Water quality characteristics and reuse potential using adsorption as a post-treatment option for a full-scale hydrocyclone, coagulation, flocculation, and dissolved air flotation system.

Abstract

This study established a full-scale hybrid water treatment system combining a hydrocyclone, coagulation, flocculation, and dissolved air flotation unit (HCFD) and evaluated its performance in treating anthropogenically impacted lake water. The HCFD system offered the stable and efficient treatment of fluctuating influent loadings, meeting most of the highest water reclamation quality criteria except for that of organic matter. Adsorption was subsequently examined as a post-treatment process for the HCFD effluent, which has not been examined in many previous studies. As the adsorbent for the post-treatment, pine bark, a locally available agricultural waste feedstock, was modified using H2O2 to maximize its adsorption capacity.

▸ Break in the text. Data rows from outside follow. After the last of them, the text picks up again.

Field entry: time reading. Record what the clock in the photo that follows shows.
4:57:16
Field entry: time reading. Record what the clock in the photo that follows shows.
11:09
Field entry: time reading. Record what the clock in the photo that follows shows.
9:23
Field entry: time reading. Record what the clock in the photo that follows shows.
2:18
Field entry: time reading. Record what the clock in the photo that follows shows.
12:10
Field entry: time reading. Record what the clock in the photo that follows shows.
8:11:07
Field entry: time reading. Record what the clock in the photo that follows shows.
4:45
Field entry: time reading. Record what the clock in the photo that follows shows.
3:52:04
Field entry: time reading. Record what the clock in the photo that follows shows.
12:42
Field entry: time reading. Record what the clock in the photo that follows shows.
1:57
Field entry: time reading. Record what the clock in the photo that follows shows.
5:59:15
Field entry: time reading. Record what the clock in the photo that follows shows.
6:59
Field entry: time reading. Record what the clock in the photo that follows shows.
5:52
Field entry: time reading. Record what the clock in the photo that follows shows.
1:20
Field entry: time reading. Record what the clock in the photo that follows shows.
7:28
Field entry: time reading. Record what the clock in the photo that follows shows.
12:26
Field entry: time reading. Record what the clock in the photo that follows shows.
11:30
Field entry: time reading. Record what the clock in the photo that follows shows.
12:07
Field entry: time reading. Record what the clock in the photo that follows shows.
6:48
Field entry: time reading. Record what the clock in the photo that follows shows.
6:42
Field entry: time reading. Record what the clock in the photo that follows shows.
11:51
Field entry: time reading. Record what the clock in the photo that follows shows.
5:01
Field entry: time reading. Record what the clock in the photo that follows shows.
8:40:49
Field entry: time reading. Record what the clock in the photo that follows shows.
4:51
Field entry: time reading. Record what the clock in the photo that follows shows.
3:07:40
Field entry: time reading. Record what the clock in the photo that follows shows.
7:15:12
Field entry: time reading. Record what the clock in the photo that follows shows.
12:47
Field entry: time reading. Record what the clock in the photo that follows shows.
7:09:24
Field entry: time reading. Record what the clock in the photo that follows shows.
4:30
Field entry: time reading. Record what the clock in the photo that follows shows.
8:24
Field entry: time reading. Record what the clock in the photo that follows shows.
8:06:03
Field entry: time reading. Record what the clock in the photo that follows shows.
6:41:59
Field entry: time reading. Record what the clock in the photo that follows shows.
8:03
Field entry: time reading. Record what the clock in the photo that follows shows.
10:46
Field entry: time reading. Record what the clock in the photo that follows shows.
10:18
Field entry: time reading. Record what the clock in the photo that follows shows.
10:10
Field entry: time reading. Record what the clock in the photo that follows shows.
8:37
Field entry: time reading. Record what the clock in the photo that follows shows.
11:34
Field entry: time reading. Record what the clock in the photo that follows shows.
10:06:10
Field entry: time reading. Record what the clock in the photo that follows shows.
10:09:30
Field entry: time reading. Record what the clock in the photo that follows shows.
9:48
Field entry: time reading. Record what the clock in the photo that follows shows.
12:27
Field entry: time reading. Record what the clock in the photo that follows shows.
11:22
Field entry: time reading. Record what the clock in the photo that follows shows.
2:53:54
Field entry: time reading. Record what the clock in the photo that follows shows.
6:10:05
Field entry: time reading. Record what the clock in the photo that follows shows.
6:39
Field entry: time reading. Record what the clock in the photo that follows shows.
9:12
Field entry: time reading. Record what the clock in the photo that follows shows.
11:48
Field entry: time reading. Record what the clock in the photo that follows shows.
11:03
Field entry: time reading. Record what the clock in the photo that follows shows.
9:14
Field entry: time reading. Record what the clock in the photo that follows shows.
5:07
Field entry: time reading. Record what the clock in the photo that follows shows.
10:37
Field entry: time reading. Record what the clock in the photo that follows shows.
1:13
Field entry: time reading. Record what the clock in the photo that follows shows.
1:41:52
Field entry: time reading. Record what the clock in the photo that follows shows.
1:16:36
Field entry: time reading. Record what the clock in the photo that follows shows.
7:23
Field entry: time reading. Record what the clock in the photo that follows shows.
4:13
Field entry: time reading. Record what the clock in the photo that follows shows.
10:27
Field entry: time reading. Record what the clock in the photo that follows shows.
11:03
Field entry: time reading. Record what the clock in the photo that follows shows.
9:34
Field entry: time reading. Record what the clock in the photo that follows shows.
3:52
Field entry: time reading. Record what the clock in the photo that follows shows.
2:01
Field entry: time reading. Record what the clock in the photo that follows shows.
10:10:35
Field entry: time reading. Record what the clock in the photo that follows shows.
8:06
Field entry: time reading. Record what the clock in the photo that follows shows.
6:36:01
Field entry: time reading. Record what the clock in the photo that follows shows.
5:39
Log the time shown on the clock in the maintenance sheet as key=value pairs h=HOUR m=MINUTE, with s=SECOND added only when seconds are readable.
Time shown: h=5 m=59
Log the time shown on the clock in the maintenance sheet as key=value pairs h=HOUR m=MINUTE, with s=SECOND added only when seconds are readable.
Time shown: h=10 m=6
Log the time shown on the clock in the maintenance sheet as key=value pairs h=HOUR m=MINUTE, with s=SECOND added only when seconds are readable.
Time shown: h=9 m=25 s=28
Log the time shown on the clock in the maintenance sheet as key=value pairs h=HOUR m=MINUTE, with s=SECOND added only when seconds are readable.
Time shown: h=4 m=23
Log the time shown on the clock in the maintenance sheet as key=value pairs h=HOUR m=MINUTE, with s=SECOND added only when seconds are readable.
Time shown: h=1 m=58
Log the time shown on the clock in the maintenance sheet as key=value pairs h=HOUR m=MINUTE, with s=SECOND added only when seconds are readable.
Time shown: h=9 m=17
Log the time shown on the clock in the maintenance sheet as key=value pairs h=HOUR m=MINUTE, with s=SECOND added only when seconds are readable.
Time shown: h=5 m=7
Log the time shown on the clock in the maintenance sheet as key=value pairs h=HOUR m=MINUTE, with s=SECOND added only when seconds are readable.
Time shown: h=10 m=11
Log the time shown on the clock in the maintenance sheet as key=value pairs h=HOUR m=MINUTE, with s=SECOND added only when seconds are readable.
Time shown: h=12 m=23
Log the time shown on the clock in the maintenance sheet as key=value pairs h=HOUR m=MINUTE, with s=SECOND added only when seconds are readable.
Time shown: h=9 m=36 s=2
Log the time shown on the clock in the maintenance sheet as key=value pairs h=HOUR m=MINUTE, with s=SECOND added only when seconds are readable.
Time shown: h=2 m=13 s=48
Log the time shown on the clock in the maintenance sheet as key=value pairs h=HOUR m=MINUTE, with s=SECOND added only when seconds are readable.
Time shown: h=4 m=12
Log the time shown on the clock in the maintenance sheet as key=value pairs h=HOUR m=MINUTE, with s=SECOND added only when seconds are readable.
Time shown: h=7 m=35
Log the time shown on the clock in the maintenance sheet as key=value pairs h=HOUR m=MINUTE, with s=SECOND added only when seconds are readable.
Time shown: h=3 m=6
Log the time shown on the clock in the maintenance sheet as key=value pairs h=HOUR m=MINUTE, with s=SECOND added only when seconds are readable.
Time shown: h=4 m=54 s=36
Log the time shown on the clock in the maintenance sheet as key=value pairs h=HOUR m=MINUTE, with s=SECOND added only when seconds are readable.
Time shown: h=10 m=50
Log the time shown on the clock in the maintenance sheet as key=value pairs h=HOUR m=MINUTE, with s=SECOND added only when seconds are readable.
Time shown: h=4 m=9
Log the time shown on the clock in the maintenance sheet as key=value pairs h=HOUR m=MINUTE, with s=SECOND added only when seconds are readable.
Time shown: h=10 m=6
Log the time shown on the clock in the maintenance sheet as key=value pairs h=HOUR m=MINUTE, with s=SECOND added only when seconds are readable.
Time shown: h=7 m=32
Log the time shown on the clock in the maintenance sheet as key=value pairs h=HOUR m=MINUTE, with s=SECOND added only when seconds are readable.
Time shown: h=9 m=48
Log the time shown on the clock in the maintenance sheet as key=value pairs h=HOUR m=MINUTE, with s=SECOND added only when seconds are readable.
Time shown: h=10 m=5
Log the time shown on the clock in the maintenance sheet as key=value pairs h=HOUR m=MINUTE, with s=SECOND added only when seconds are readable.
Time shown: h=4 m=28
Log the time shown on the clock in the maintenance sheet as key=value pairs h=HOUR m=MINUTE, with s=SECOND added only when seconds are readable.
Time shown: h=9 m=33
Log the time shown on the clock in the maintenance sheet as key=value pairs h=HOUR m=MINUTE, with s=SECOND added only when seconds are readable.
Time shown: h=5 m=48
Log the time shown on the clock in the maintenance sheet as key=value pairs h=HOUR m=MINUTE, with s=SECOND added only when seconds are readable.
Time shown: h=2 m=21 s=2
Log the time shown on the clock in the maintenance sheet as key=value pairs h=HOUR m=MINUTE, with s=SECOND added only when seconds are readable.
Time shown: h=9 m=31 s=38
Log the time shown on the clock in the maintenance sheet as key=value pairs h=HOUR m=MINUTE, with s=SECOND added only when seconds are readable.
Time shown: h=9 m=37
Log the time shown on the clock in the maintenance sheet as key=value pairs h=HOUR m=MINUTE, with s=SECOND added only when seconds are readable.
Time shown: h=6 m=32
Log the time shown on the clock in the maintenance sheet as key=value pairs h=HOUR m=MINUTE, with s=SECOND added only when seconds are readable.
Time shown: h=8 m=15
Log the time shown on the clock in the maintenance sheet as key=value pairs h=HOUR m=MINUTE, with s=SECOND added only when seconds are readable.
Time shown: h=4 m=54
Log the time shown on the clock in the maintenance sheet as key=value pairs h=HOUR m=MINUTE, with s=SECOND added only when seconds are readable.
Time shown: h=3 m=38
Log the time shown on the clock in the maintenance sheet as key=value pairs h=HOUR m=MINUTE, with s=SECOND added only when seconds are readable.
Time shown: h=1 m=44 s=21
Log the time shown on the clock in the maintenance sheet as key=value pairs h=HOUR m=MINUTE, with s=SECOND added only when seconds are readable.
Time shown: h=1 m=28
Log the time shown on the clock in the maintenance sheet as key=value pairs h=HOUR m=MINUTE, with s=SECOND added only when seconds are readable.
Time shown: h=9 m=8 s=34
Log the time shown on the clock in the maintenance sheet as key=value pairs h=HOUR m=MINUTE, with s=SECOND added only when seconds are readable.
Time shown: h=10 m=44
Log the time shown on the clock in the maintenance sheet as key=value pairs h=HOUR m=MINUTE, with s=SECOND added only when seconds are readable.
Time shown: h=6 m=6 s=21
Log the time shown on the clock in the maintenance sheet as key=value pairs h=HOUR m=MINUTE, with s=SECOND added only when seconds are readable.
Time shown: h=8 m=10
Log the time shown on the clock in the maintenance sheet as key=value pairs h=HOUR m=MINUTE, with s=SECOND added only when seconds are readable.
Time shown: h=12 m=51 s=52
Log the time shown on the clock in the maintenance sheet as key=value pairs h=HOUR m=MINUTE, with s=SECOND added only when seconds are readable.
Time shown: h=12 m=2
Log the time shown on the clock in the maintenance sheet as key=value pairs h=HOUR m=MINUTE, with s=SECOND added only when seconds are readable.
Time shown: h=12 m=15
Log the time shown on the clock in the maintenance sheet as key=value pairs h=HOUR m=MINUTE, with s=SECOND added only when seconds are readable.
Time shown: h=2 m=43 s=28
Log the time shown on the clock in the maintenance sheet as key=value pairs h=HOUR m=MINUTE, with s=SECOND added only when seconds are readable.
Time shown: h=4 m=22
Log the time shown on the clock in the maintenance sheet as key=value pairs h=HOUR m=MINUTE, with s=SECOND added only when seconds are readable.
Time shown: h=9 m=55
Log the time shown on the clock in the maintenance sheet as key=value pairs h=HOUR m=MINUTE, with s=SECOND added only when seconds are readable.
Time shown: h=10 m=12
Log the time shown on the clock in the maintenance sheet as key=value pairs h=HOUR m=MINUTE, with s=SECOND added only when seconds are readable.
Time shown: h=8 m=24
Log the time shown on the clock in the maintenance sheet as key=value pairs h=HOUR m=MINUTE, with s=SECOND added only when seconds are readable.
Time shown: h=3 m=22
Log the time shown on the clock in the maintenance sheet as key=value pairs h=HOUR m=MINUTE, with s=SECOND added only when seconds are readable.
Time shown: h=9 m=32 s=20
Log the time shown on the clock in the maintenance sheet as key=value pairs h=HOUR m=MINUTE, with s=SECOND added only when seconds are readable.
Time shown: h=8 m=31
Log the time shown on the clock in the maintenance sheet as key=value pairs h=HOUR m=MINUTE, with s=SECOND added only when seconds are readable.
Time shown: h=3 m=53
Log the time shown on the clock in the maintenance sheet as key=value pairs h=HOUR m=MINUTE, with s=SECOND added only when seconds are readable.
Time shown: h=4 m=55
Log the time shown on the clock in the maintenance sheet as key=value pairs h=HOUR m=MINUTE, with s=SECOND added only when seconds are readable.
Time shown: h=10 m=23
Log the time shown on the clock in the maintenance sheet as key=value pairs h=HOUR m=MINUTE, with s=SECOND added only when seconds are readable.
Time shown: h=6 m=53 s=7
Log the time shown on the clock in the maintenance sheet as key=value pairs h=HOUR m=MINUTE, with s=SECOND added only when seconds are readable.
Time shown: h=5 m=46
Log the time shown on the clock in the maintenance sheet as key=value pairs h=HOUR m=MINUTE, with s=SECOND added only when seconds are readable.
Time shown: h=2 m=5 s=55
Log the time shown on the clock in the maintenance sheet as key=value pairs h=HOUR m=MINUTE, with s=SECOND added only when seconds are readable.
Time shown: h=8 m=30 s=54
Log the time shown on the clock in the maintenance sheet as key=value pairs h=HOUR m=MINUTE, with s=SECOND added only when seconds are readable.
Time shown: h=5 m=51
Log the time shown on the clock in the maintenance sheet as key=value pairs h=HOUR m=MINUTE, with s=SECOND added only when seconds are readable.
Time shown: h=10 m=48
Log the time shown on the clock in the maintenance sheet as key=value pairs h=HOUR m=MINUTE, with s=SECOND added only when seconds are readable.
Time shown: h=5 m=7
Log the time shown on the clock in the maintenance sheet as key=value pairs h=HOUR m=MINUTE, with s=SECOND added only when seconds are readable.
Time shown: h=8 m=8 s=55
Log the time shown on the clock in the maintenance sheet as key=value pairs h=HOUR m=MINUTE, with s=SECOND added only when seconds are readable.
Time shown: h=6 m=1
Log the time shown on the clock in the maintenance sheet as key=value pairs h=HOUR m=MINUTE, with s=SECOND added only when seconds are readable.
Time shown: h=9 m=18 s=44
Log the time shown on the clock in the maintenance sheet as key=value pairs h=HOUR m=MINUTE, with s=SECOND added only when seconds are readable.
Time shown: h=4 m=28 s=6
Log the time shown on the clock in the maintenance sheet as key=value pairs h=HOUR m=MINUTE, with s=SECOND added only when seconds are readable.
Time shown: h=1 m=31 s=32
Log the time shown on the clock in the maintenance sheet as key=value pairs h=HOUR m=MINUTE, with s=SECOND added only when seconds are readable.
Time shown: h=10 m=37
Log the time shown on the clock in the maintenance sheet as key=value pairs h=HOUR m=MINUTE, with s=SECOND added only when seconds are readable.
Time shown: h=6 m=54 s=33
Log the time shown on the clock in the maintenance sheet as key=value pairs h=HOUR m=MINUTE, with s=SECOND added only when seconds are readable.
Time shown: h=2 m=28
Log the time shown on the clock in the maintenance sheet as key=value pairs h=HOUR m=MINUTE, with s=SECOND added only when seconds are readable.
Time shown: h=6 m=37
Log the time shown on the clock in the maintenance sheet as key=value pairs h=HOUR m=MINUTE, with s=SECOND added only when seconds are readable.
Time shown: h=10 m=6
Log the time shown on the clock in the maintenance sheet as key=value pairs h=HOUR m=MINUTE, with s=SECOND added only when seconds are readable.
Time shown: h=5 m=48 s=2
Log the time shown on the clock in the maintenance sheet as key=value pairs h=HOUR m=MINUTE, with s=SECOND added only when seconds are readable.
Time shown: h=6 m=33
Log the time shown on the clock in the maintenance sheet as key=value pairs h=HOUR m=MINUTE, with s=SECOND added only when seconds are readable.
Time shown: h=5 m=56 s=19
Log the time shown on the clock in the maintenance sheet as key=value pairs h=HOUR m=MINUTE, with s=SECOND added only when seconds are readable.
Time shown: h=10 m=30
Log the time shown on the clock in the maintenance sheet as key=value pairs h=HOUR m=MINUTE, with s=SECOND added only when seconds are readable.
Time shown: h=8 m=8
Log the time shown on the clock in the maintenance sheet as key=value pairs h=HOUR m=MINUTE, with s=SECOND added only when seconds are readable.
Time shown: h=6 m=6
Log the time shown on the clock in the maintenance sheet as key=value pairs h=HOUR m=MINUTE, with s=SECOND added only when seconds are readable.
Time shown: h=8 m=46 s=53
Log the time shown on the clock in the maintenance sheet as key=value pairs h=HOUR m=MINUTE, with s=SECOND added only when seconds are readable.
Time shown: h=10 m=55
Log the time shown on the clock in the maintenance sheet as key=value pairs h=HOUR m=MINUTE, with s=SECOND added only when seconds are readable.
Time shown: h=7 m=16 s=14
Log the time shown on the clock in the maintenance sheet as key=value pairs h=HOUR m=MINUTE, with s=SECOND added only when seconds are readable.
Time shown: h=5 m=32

The surface modification increased its adsorption capacity for organic matter by 53-112%. The HCFD system in conjunction with the synthesized adsorbent thus demonstrated the ability to meet the highest standards for all water quality parameters, highlighting their synergistic potential for enhancement of water treatment. Liquid chromatography-organic carbon detection and Fourier transform infrared analysis were then employed to determine the mechanisms involved in the removal of specific contaminants using the HCFD system and post-adsorption unit. While the HCFD system successfully eliminated particulate and colloidal matter (e.g., phosphorous and biopolymers with a high molecular weight) using centrifugal and floating separation with the aid of two complementary polymers, the post-adsorption unit effectively adsorbed small-sized dissolved substances (e.g., low molecular weight acids and building blocks) via surface functional groups (-CH, -OH, -CH2, C=O, C=C, and C=O) using van der Waals forces, hydrogen bonding, and π-π or n-π interactions.